Alors que les Américains profitent du long congé de l'Action de grâce américaine, dans la réserve lakota de Standing Rock, au Dakota du Nord, la fête prend un tout autre air. Des milliers de manifestants autochtones et non autochtones, qui s'opposent à la construction d'un oléoduc depuis le mois d'août, se préparent à lutter dans le froid. L'hiver, craignent-ils, s'annonce brutal.

Dimanche dernier, à la tombée de la nuit, Husayn Allmart était assis près de l'un des « feux sacrés » qu'entretiennent jour et nuit les Lakotas de Standing Rock quand, à 200 mètres de lui, il a été témoin d'une scène qui l'a laissé sans voix.

« Il faisait un froid de canard, même sur le bord du feu, et les forces de l'ordre ont commencé à asperger les manifestants d'eau », dit-il au téléphone. « On voyait et on entendait des explosions, les secours avaient de la difficulté à se rendre jusqu'aux blessés parce que le sol était couvert de glace. Je n'en croyais pas mes yeux », témoigne l'Américain de l'Illinois qui avait fait le voyage de 13 heures jusqu'à Standing Rock, une communauté qu'il fréquente depuis l'adolescence, pour porter des denrées aux manifestants.

Depuis août dernier, les autochtones de Standing Rock et des milliers de sympathisants manifestent contre la construction de l'oléoduc Dakota Access. Ce dernier, s'il est complété selon les plans actuels, passera sous les deux principales sources d'approvisionnement en eau de la communauté lakota, soit le lac Oahe et la rivière Missouri.

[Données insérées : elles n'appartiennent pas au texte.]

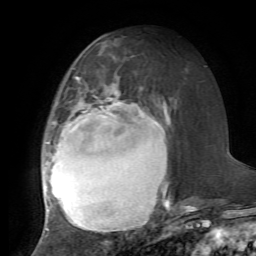
Breast MRI, one axial slice; slice 34 of 72 in the series (ordered by position); cropped to one breast; dynamic contrast-enhanced series, time point 2 of 7 at this slice position (early post-contrast); 1.5 T; TE 4.2 ms, TR 8.7 ms; 2.2 mm slice thickness; 256 × 256 image matrix, field of view 180 × 180 mm. Female patient.
Outlined on this slice (semi-automatic segmentation, software-assisted and operator-edited):
- enhancing-tissue mask used for the functional tumour volume (all voxels passing the contrast-enhancement thresholds inside the analysis volume; usually the tumour): box from (x=42, y=79) to (x=170, y=232) px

En quatre mois, plusieurs affrontements ont eu lieu entre les manifestants et les policiers du Morton County, mais rien qui ait eu l'ampleur de dimanche. 

« On est en choc post-traumatique », dit Waniya Locke, l'une des instigatrices du mouvement, jointe cette semaine par La Presse.

La tension a monté dimanche après-midi après qu'une centaine de manifestants eurent tenté de retirer deux camions incendiés de la route. Les véhicules avaient été mis en place par les forces de l'ordre pour bloquer l'accès des protestataires à la route qui mène à Bismarck, le chef-lieu. Les policiers ont répondu avec des gaz lacrymogènes, du gaz poivré et des canons à eau.

En entrevue avec les médias, les autorités ont déclaré que leurs agents s'étaient sentis menacés par les manifestants et qu'ils avaient utilisé des jets d'eau pour éteindre des feux allumés par les manifestants ainsi que pour contrôler la foule. La Garde nationale, déployée sur les lieux pour maintenir la paix, n'a pas donné suite aux appels de La Presse. Une vidéo mise en ligne par le journal britannique The Guardian montre des manifestants se faisant asperger, et ce, même s'ils sont séparés des forces de l'ordre par une clôture de barbelés.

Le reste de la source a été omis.